The Department of Health has set aside £600m to pay up to 22 NHS trusts to procure a patient records system branded “completely useless” by a senior MP, it has emerged.
The Lorenzo electronic records system is made by IT giant CSC – a company public accounts committee chair Margaret Hodge on Wednesday branded “rotten” during a hearing into the National Programme for IT.
Ms Hodge said: “You are going to spend [more money] with this rotten company with a hopeless system. How much are you putting in of our money to bribe trusts to buy this system?”
The DH’s senior responsible owner for local service provider programmes Tim Donohoe told the committee the £600m pot was part of a further £1bn being paid to CSC.
The deal was brokered with the company last year as part of an agreement the DH said last September represented the “dismantling” of NPfIT. This claim was dismissed as a “PR exercise” by Ms Hodge.
Under the original NPfIT, CSC was granted exclusive rights to supply systems to 160 trusts in a deal worth £3.8bn in 2012 prices. However, the deal unravelled.

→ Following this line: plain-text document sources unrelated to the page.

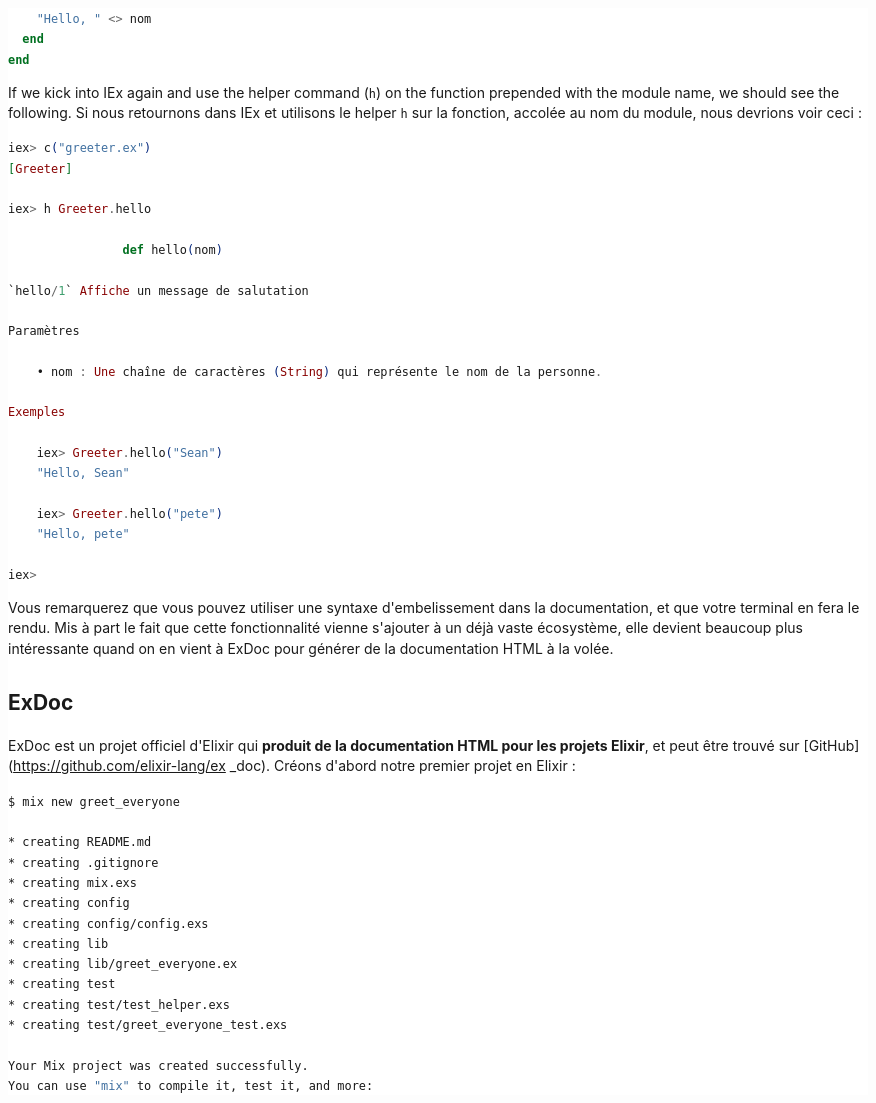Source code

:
 ```elixir
    "Hello, " <> nom
  end
end
```

If we kick into IEx again and use the helper command (`h`) on the function prepended with the module name, we should see the following.
Si nous retournons dans IEx et utilisons le helper `h` sur la fonction, accolée au nom du module, nous devrions voir ceci :

```elixir
iex> c("greeter.ex")
[Greeter]

iex> h Greeter.hello

                def hello(nom)

`hello/1` Affiche un message de salutation

Paramètres

    • nom : Une chaîne de caractères (String) qui représente le nom de la personne.

Exemples

    iex> Greeter.hello("Sean")
    "Hello, Sean"

    iex> Greeter.hello("pete")
    "Hello, pete"

iex>
```

Vous remarquerez que vous pouvez utiliser une syntaxe d'embelissement dans la documentation, et que votre terminal en fera le rendu.
Mis à part le fait que cette fonctionnalité vienne s'ajouter à un déjà vaste écosystème, elle devient beaucoup plus intéressante quand on en vient à
ExDoc pour générer de la documentation HTML à la volée.

## ExDoc

ExDoc est un projet officiel d'Elixir qui **produit de la documentation HTML pour les projets Elixir**, et peut être trouvé sur [GitHub](https://github.com/elixir-lang/ex
_doc).
Créons d'abord notre premier projet en Elixir :

```bash
$ mix new greet_everyone

* creating README.md
* creating .gitignore
* creating mix.exs
* creating config
* creating config/config.exs
* creating lib
* creating lib/greet_everyone.ex
* creating test
* creating test/test_helper.exs
* creating test/greet_everyone_test.exs

Your Mix project was created successfully.
You can use "mix" to compile it, test it, and more:

```

[ExUnit.DocTest]: http://elixir-lang.org/docs/master/ex_unit/ExUnit.DocTest.html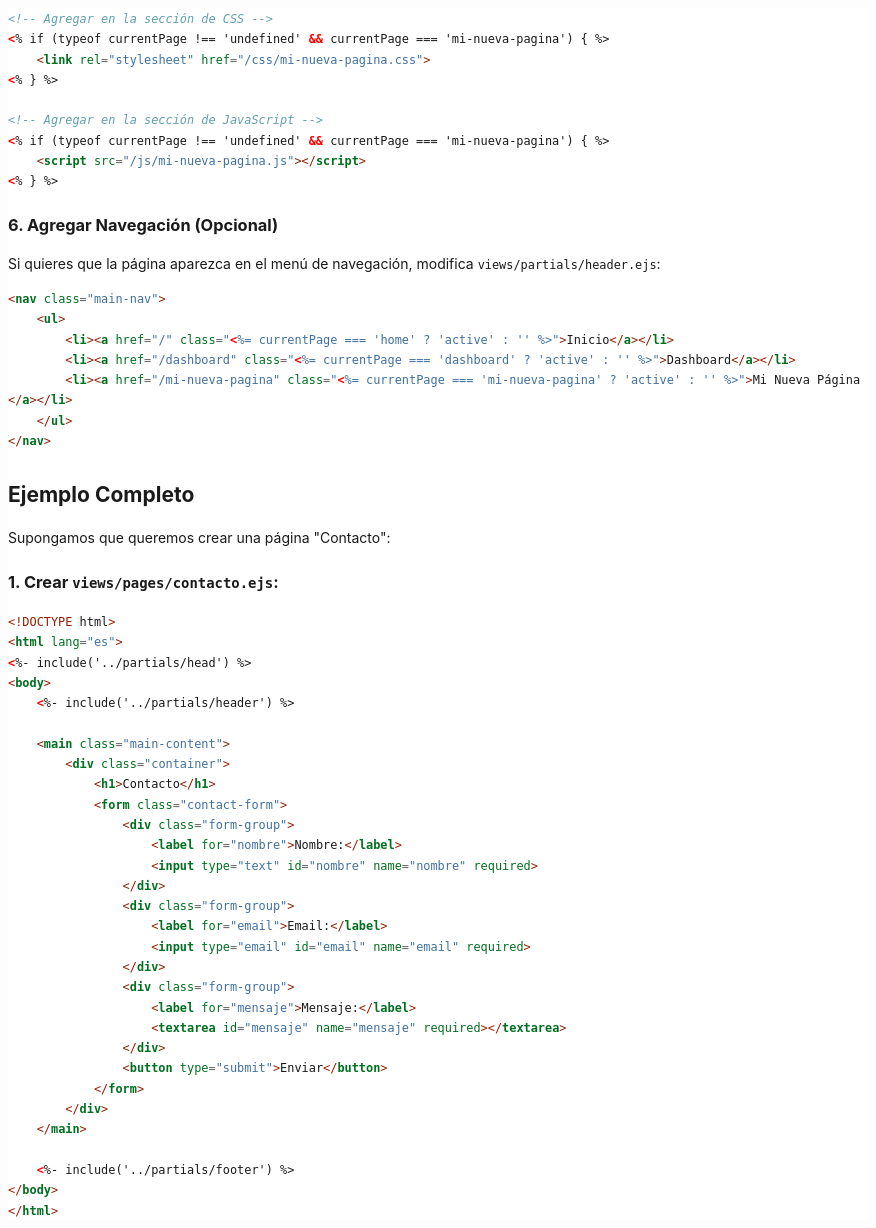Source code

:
 ```html
<!-- Agregar en la sección de CSS -->
<% if (typeof currentPage !== 'undefined' && currentPage === 'mi-nueva-pagina') { %>
    <link rel="stylesheet" href="/css/mi-nueva-pagina.css">
<% } %>

<!-- Agregar en la sección de JavaScript -->
<% if (typeof currentPage !== 'undefined' && currentPage === 'mi-nueva-pagina') { %>
    <script src="/js/mi-nueva-pagina.js"></script>
<% } %>
```

### 6. Agregar Navegación (Opcional)

Si quieres que la página aparezca en el menú de navegación, modifica `views/partials/header.ejs`:

```html
<nav class="main-nav">
    <ul>
        <li><a href="/" class="<%= currentPage === 'home' ? 'active' : '' %>">Inicio</a></li>
        <li><a href="/dashboard" class="<%= currentPage === 'dashboard' ? 'active' : '' %>">Dashboard</a></li>
        <li><a href="/mi-nueva-pagina" class="<%= currentPage === 'mi-nueva-pagina' ? 'active' : '' %>">Mi Nueva Página</a></li>
    </ul>
</nav>
```

## Ejemplo Completo

Supongamos que queremos crear una página "Contacto":

### 1. Crear `views/pages/contacto.ejs`:
```html
<!DOCTYPE html>
<html lang="es">
<%- include('../partials/head') %>
<body>
    <%- include('../partials/header') %>
    
    <main class="main-content">
        <div class="container">
            <h1>Contacto</h1>
            <form class="contact-form">
                <div class="form-group">
                    <label for="nombre">Nombre:</label>
                    <input type="text" id="nombre" name="nombre" required>
                </div>
                <div class="form-group">
                    <label for="email">Email:</label>
                    <input type="email" id="email" name="email" required>
                </div>
                <div class="form-group">
                    <label for="mensaje">Mensaje:</label>
                    <textarea id="mensaje" name="mensaje" required></textarea>
                </div>
                <button type="submit">Enviar</button>
            </form>
        </div>
    </main>
    
    <%- include('../partials/footer') %>
</body>
</html>
```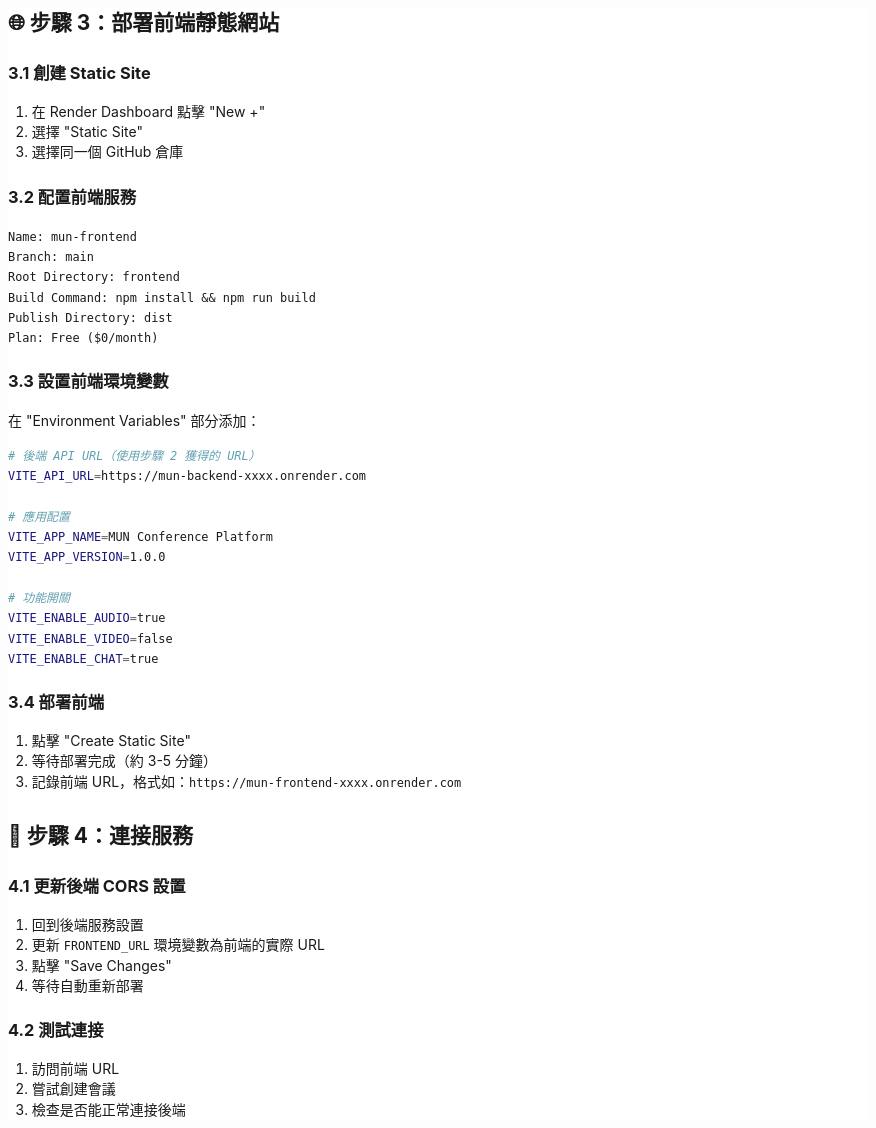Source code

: ## 🌐 步驟 3：部署前端靜態網站

### 3.1 創建 Static Site
1. 在 Render Dashboard 點擊 "New +"
2. 選擇 "Static Site"
3. 選擇同一個 GitHub 倉庫

### 3.2 配置前端服務
```
Name: mun-frontend
Branch: main
Root Directory: frontend
Build Command: npm install && npm run build
Publish Directory: dist
Plan: Free ($0/month)
```

### 3.3 設置前端環境變數
在 "Environment Variables" 部分添加：

```bash
# 後端 API URL（使用步驟 2 獲得的 URL）
VITE_API_URL=https://mun-backend-xxxx.onrender.com

# 應用配置
VITE_APP_NAME=MUN Conference Platform
VITE_APP_VERSION=1.0.0

# 功能開關
VITE_ENABLE_AUDIO=true
VITE_ENABLE_VIDEO=false
VITE_ENABLE_CHAT=true
```

### 3.4 部署前端
1. 點擊 "Create Static Site"
2. 等待部署完成（約 3-5 分鐘）
3. 記錄前端 URL，格式如：`https://mun-frontend-xxxx.onrender.com`

## 🔗 步驟 4：連接服務

### 4.1 更新後端 CORS 設置
1. 回到後端服務設置
2. 更新 `FRONTEND_URL` 環境變數為前端的實際 URL
3. 點擊 "Save Changes"
4. 等待自動重新部署

### 4.2 測試連接
1. 訪問前端 URL
2. 嘗試創建會議
3. 檢查是否能正常連接後端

Mr Donohoe said: “They knew that we could not name 160 trusts, we knew that they could not deliver 160 trusts so effectively we were in a position where the contract was heading for dispute.
“Terminating the contact would not have offered good value for money.”
He said CSC had been paid £1.1bn to date and the final £2.1bn bill represented “a good deal for the taxpayer”, while the NHS had paid the firm £100m to renegotiate the deal.
The department’s reluctance to attempt to ditch the CSC contract entirely is understood to have been influenced by its attempt to terminate a contract with another NPfIT contractor, Fujitsu. Proceedings began in 2008 and are still not concluded, costing the health service £31.5m in legal costs.
A further £2.9m has been spent on legal issues relating to the CSC deal, with law firm DLA Piper picking up most of the fees, he said.
Wednesday’s revelations follow a prolonged campaign by the DH to keep the figures out of the public domain.
HSJ asked last November how much had been set aside in the CSC “interim agreement” deal. A DH spokeswoman responded: “We are bound by a confidentiality clause in the contract not to share this commercially sensitive information.”
HSJ pursued the matter via a Freedom of Information request, which was also rejected by the DH on grounds of commercially sensitivity.